After the review, I thought long and hard about all of the use cases, and I realized that those people were right, because all of the use cases I had presented were actually passing a projection and not the storage type. Keeping the storage type private is consistent with how property wrappers work today. Unless a property wrapper projects its storage type via projectedValue, the storage type itself is meant to be private, implementation detail that cannot be accessed by API clients.

I agree, and in this case I would advise that such a property wrapper not implement init(projectedValue:). Similarly, not all property wrappers can be initialized from their wrapped value, in which case they don't implement init(wrappedValue:).

I actually think State and Binding are good examples of why we don't want passing the backing storage to be a goal. The State type is intended to be private, implementation detail, and you should never pass an instance of State to another view. Instead, you pass it's projection, which is Binding. Passing around Binding is totally fine because binding publicly projects itself via projectedValue. The public part of the API is projectedValue, not the storage type, and that's deliberate.

This example is initializing a Binding from its projected value, which is also Binding.

5 Likes

From the proposal:

A projected value can provide a setter different from what you get using init(projectedValue:). If a user adds an initial value, e.g. @Traceable var dataSource = "none", then in the initializer $dataSource = history would use the projected value's setter instead of init(projectedValue:), resulting in potential differing behaviors. Is this acceptable?

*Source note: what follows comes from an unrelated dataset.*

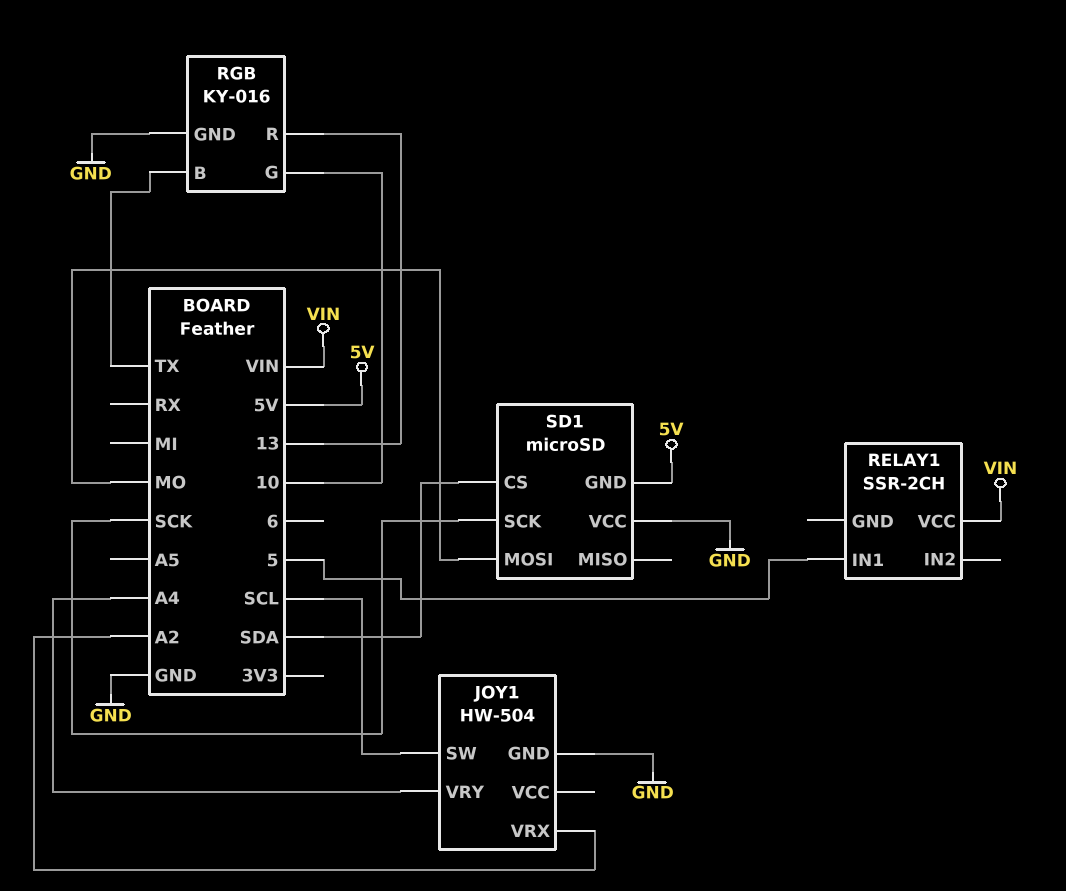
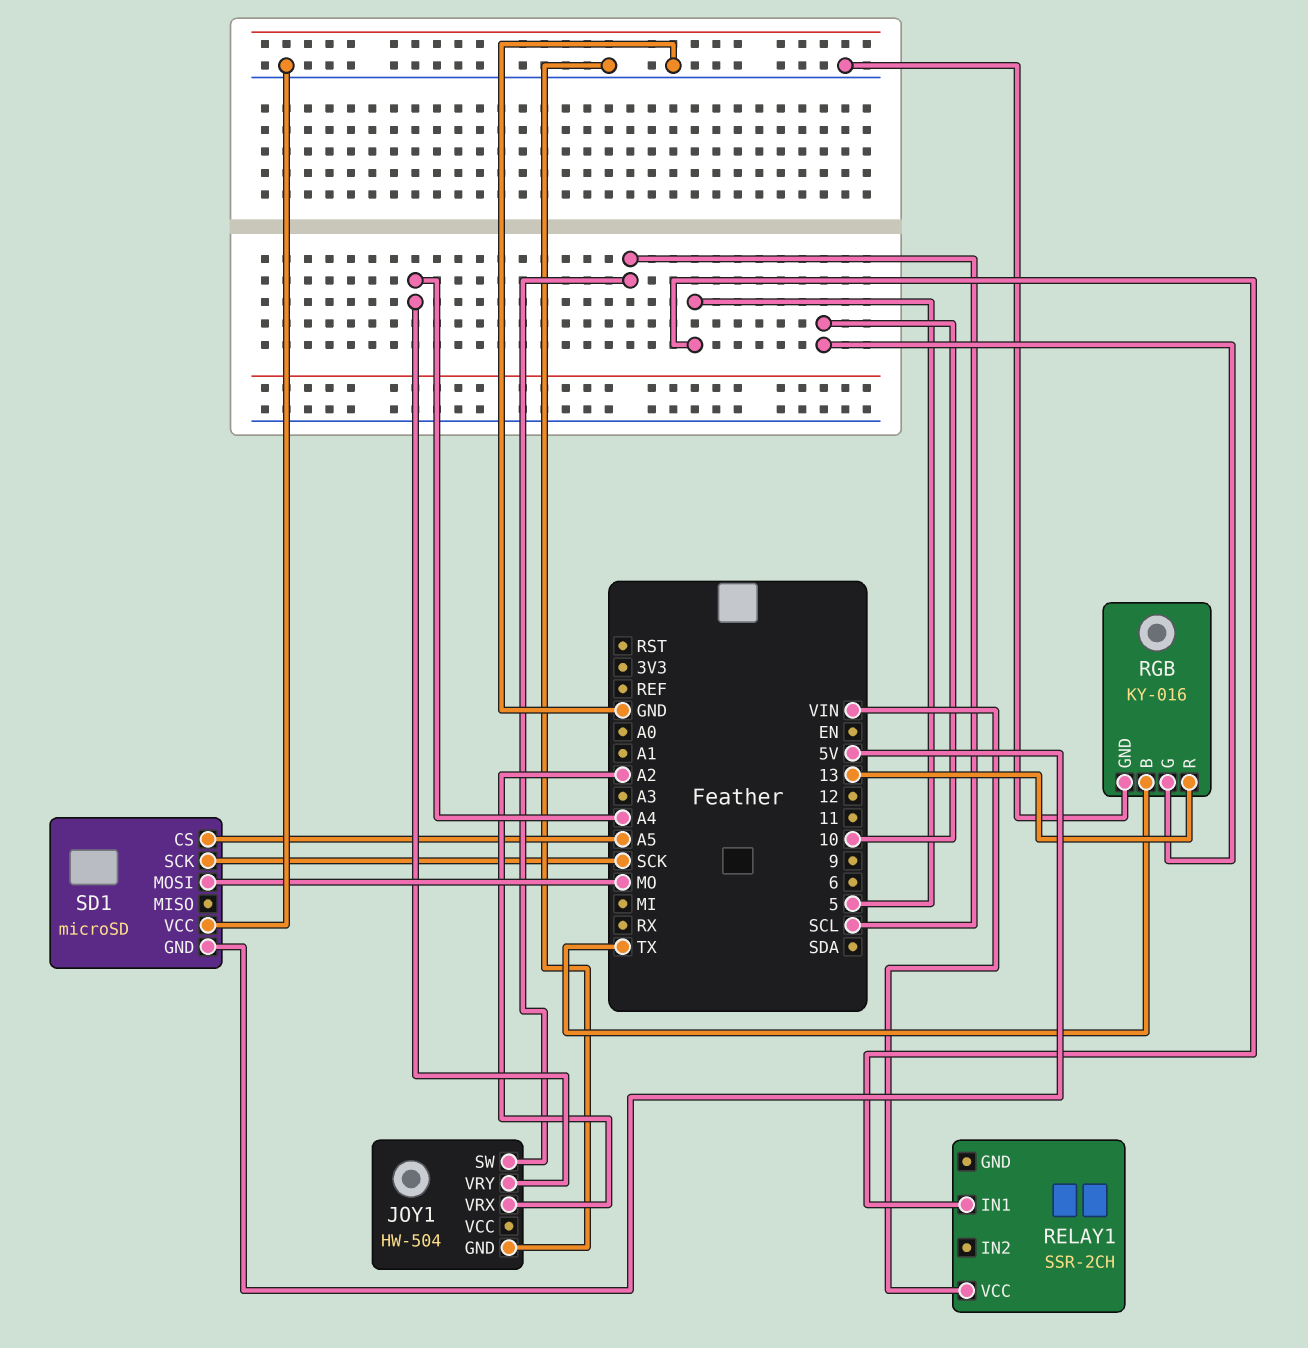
SD1 pin CS: SDA -> A5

I was going to write it too. If the API provider's goal is to let users to access the storage type or bits of it, the only way is to expose them via the projected value. I agree with you and I'm now mostly fine with the proposal, thank you!

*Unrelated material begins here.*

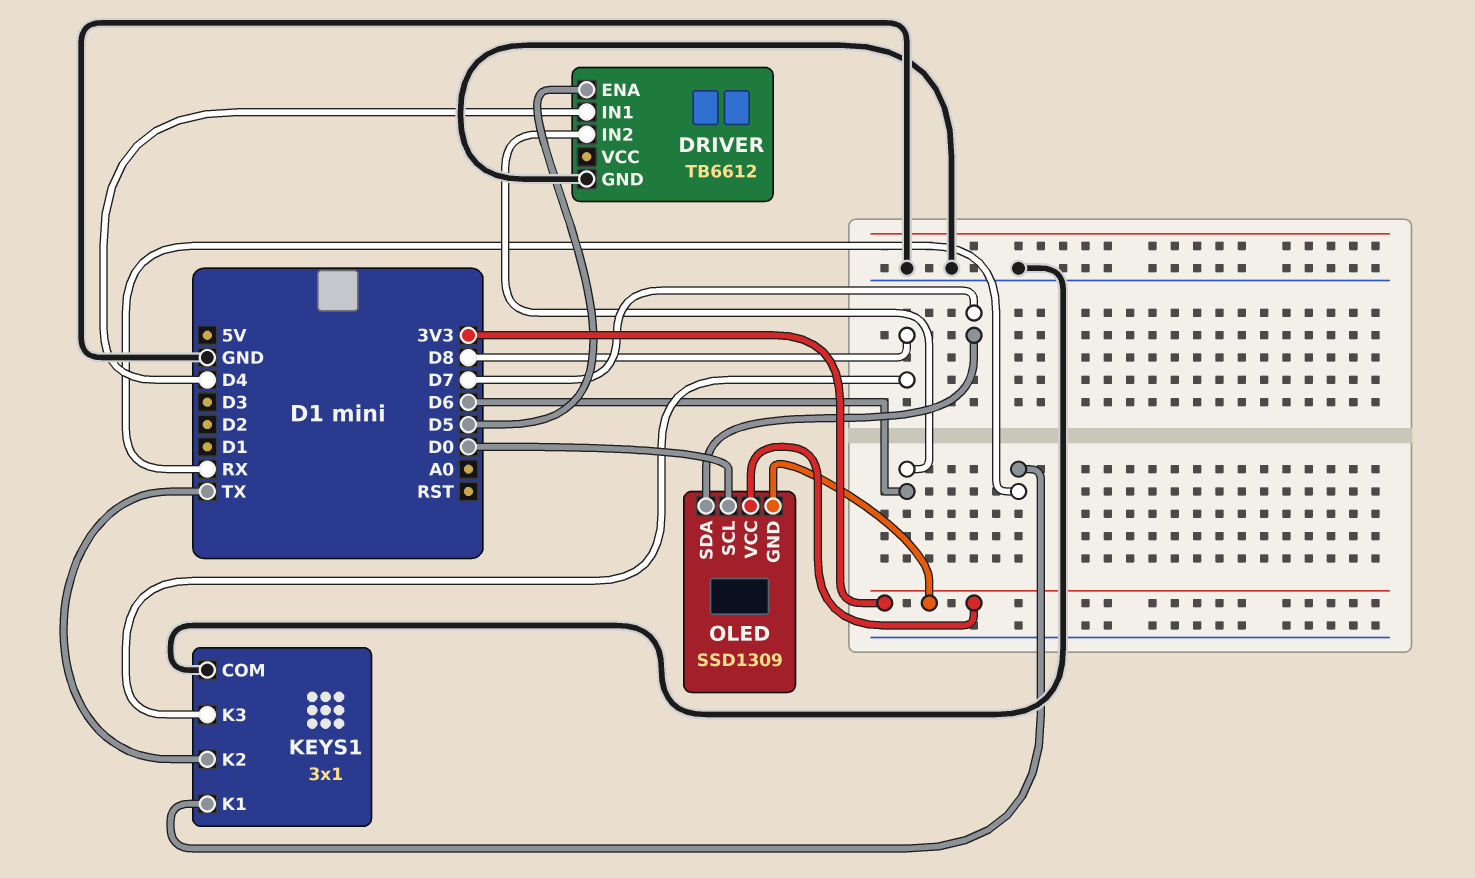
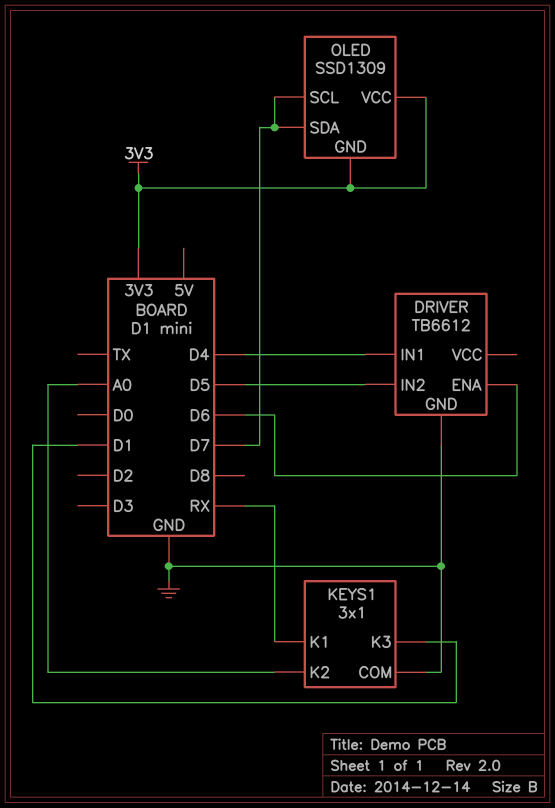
DRIVER pin ENA: D5 -> D6
DRIVER pin IN2: D6 -> D5
KEYS1 pin K2: TX -> A0
KEYS1 pin K3: D8 -> D1
OLED pin SCL: D0 -> D7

There's still the case in which the user happens to already have storage instances and its goal is to rely on the property wrapper just to "unwrap" the wrapped value and the projected value. In that case we can just force the user to define a wrapper variable in the function/for/case/while body and use the storage instance to explicitly initialize it. After all it's the same we do when we need to have a variable parameter inside a function body: we just redeclare it to be a var.

@propertyWrapper struct Wrapper<Wrapped> { ... }

for storage in storageInstances {
  @Wrapper var element: Wrapped
  _element = storage
  ...
}
2 Likes

This is already the case for init(wrappedValue:), isn't it?

1 Like

Yes, that's how DI works for initialization from a wrapped value. An assignment to a property with an attached property wrapper will get re-written to init(wrappedValue:) before all of self is initialized. Otherwise, assignment is re-written to the wrappedValue setter. The same rules would apply for init(projectedValue:) if we are to support it via DI.

I don't see your point here; could you elaborate?

Should there be a warning, though? Adding statements in the bodies of unusable functions results in a warning ("Will never be executed"). Likewise, there could be a similar warning –– and overall behavior, by allowing the function not to return a value –– for functions with wrapped parameters whose wrapper types lack any of the appropriate initializers –– init(wrappedValue:), init(projectedValue:).